Clifford Paul

Moose Management Coordinator
Unama’ki Institute of Natural Resources

In advance of the upcoming Indigenous Consultation Atlantic conference, taking place in Moncton on November 7 and 8, 2017, The Canadian Institute took the time to engage with one of the speakers on the program. Conference producer Desiree Finhert interviewed Clifford Paul, the Moose Management Coordinator at the Unama’ki Institute of Natural Resources, in Nova Scotia.

Finhert: Please tell me a little bit about your work as the Moose Management Coordinator for Unama’ki Institute of Natural Resources?

Paul: I am working to build the pillars of what a Mi’kmaq-led moose management plan should look like.  Through community engagement, ongoing discussions with harvesters and community leaders, I have been very successful in bringing Mi’kmaq issues to our Moose Working Group who meet regularly throughout the year.  A strong component of my work is to blend the tenets of traditional knowledge with that of modern Western scientific knowledge and to blend/weave both into the proposed management plan. The MWG is comprised of Mi’kmaq reps, Department of Natural Resources, Parks Canada, etc.  We are also working on a comprehensive management plan for moose that reflects the capacities of our partners – Mi’kmaq, Provincial, and Federal agencies.

Finhert: I understand there are some interesting things happening with moose management in Cape Breton.

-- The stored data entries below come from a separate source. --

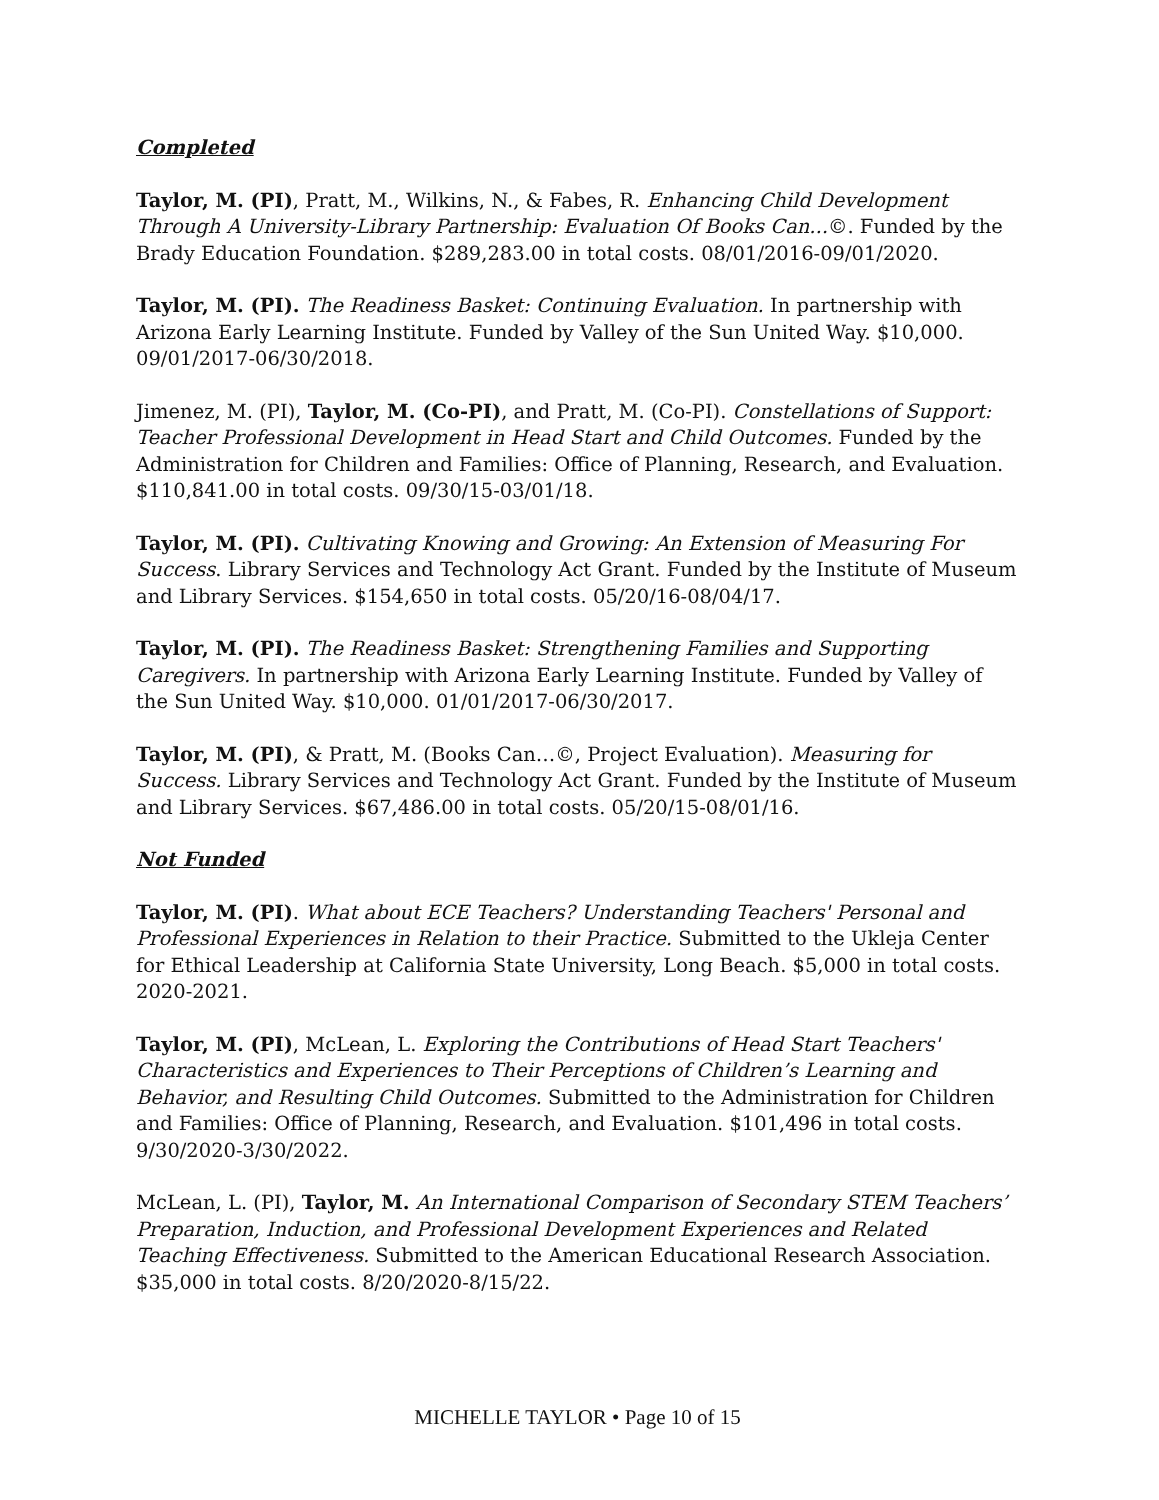Completed
Taylor, M. (PI), Pratt, M., Wilkins, N., & Fabes, R. Enhancing Child Development Through A University-Library Partnership: Evaluation Of Books Can...©. Funded by the Brady Education Foundation. $289,283.00 in total costs. 08/01/2016-09/01/2020.
Taylor, M. (PI). The Readiness Basket: Continuing Evaluation. In partnership with Arizona Early Learning Institute. Funded by Valley of the Sun United Way. $10,000. 09/01/2017-06/30/2018.
Jimenez, M. (PI), Taylor, M. (Co-PI), and Pratt, M. (Co-PI). Constellations of Support: Teacher Professional Development in Head Start and Child Outcomes. Funded by the Administration for Children and Families: Office of Planning, Research, and Evaluation. $110,841.00 in total costs. 09/30/15-03/01/18.
Taylor, M. (PI). Cultivating Knowing and Growing: An Extension of Measuring For Success. Library Services and Technology Act Grant. Funded by the Institute of Museum and Library Services. $154,650 in total costs. 05/20/16-08/04/17.
Taylor, M. (PI). The Readiness Basket: Strengthening Families and Supporting Caregivers. In partnership with Arizona Early Learning Institute. Funded by Valley of the Sun United Way. $10,000. 01/01/2017-06/30/2017.
Taylor, M. (PI), & Pratt, M. (Books Can…©, Project Evaluation). Measuring for Success. Library Services and Technology Act Grant. Funded by the Institute of Museum and Library Services. $67,486.00 in total costs. 05/20/15-08/01/16.
Not Funded
Taylor, M. (PI). What about ECE Teachers? Understanding Teachers' Personal and Professional Experiences in Relation to their Practice. Submitted to the Ukleja Center for Ethical Leadership at California State University, Long Beach. $5,000 in total costs. 2020-2021.
Taylor, M. (PI), McLean, L. Exploring the Contributions of Head Start Teachers' Characteristics and Experiences to Their Perceptions of Children’s Learning and Behavior, and Resulting Child Outcomes. Submitted to the Administration for Children and Families: Office of Planning, Research, and Evaluation. $101,496 in total costs. 9/30/2020-3/30/2022.
McLean, L. (PI), Taylor, M. An International Comparison of Secondary STEM Teachers’ Preparation, Induction, and Professional Development Experiences and Related Teaching Effectiveness. Submitted to the American Educational Research Association. $35,000 in total costs. 8/20/2020-8/15/22.
MICHELLE TAYLOR • Page 10 of 15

Can you tell me more about one of your initiatives?

Paul: I’m currently assisting the Cape Breton Highlands National Park’s with its Bringing Back the Boreal project. This involves successive traditional harvests of moose, where there is a hyperabundance, in a specified 20-square kilometre section of North Mountain.  We are also doing community education, prescribed burns, tree-planting, and studying how vegetation respond in the absence of moose.

Finhert: What will be one thing the audience at the conference will learn from your presentation?

Paul: I hope the audience learns that moose and moose habitat is very important to the Mi’kmaq people and that we have successfully provided strong input into the management of both.  It is our way – the Mi’kmaq way – of conveying a unique promotion of aboriginal stewardship. 

Finhert: Which other speaker, or which other presentation, are you interested in hearing while at the conference?

Paul: All of them!

Paul will be discussing “Applying Indigenous Traditional Knowledge and Science” with his co-presenter Cecelia Brooks, who is the Research Director and Indigenous Knowledge Specialist at the Assembly of First Nations Chiefs as well as the Water Grandmother at the Canadian Rivers Institute at the University of New Brunswick. Their discussion will take place, at the Crowne Plaza Downtown hotel in Moncton on November 7, 2017.